En el Valle del Loira, el imponente castillo de Chennonceau, una de las joyas del Renacimiento francés y de los más visitados de la zona, se alza sobre el río Cher, afluente del Loira. Construido en el siglo XVI, sus cimientos siempre han estado sumergidos y debe ser así para evitar que la madera se pudra en contacto con el aire. En 2019 ya hubo que reflotarlo abriendo la presa más cercana, porque la sequía amenazaba los pilares que sostienen sus puentes.
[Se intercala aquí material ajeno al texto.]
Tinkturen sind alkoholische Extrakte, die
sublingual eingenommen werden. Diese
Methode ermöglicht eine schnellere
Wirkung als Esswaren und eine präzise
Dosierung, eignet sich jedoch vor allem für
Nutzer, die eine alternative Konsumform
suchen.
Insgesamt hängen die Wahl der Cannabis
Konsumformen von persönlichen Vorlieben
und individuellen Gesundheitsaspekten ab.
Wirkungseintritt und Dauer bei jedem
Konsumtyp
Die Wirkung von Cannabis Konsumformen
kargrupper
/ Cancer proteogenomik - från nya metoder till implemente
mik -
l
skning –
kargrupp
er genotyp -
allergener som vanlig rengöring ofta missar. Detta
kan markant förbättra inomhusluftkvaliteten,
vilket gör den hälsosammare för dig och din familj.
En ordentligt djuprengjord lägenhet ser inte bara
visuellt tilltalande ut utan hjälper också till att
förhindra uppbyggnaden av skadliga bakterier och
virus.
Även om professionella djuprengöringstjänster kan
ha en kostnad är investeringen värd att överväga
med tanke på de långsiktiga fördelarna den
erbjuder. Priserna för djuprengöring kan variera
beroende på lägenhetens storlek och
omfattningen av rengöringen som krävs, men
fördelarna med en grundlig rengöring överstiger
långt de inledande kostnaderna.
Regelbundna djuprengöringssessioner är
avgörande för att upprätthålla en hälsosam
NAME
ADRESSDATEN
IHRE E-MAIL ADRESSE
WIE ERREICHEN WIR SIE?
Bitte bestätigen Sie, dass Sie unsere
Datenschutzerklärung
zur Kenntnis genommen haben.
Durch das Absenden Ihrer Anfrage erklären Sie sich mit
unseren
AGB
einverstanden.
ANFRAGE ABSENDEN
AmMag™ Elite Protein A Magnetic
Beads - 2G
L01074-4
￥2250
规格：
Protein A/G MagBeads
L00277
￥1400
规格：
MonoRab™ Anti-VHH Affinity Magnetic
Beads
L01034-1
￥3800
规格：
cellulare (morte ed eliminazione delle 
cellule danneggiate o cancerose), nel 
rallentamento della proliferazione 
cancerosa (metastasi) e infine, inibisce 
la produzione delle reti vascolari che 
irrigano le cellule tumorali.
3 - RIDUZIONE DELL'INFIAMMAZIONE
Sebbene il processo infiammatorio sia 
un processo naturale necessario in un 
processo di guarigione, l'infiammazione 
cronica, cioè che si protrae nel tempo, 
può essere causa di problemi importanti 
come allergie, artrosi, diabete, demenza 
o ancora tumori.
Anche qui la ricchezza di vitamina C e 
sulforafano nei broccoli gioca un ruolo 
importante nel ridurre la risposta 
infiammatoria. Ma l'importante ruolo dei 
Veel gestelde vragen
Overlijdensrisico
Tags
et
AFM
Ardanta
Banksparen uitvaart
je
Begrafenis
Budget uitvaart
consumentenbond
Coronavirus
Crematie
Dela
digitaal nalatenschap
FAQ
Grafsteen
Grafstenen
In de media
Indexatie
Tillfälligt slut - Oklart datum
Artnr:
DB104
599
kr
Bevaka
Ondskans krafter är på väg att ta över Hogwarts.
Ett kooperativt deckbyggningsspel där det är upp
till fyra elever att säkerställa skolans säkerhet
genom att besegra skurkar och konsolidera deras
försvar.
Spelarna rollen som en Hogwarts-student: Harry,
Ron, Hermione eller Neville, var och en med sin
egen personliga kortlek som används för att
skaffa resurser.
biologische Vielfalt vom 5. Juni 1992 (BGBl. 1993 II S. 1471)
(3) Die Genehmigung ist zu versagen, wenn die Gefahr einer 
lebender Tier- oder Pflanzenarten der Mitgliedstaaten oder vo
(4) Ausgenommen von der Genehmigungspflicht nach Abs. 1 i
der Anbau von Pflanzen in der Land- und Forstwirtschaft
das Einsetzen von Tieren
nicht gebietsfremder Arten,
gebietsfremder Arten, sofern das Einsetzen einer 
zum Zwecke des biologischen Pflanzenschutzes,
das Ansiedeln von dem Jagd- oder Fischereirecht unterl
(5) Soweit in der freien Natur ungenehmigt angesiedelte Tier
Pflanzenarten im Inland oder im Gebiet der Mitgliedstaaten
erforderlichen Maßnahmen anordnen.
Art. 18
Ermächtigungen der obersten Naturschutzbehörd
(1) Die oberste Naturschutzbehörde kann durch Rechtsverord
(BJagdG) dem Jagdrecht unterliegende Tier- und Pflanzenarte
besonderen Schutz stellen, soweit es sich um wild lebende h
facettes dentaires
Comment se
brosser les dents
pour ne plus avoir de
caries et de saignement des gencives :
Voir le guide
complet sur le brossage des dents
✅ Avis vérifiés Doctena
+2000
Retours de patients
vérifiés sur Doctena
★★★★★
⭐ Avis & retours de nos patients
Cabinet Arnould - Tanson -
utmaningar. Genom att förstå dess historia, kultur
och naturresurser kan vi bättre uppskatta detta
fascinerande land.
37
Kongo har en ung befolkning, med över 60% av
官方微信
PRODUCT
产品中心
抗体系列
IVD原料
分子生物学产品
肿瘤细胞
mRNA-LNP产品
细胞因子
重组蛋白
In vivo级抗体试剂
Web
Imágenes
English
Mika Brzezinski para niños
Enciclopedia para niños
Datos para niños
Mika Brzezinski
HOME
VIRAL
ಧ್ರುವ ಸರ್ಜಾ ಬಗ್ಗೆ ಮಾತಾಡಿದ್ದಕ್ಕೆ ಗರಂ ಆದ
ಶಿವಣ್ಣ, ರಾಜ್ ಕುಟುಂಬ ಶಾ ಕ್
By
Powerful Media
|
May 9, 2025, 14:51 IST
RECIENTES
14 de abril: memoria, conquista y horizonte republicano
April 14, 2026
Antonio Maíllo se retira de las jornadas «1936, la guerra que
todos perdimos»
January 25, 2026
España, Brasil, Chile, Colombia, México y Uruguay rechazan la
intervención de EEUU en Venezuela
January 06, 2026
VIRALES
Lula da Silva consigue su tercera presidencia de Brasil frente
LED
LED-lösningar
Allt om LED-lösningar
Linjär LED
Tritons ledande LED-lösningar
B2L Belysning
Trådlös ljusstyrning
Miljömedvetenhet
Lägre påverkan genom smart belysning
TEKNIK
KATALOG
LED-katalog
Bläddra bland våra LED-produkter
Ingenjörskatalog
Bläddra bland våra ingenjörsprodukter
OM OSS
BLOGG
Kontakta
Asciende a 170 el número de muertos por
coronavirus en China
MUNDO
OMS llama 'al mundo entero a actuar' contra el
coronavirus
En el castillo real de Amboise hubo que hacer esta primavera trabajos urgentes de consolidación, en este caso porque, debido a las fuertes lluvias, más de 6.000 toneladas de tierra amenazaban con derrumbarse en una de sus fachadas.

Uno de los encantos de los llamados castillos del Loira es que los vertebra el río, aunque esto es también lo que hoy los hace más vulnerables al cambio climático. Los periodos de fuertes precipitaciones combinados con los de sequía extrema son cada vez más frecuentes en esta región y ponen en peligro las estructuras de estos monumentos, según alerta la organización Reseau Action Climat (RAC).

En un informe sobre las consecuencias del cambio climático en el patrimonio nacional, advierten de que los castillos renacentistas son especialmente vulnerables “pues están más expuestos a las variaciones hídricas”. Benjamin Crettenand, responsable de concienciación sobre cambio climático de la organización, explica que “son terrenos que, por su composición, sufren más los problemas de erosión provocados por la sequía y también las lluvias intensas, que van en aumento y amenazan con generar deslizamientos de tierra e incluso la destrucción de infraestructuras”.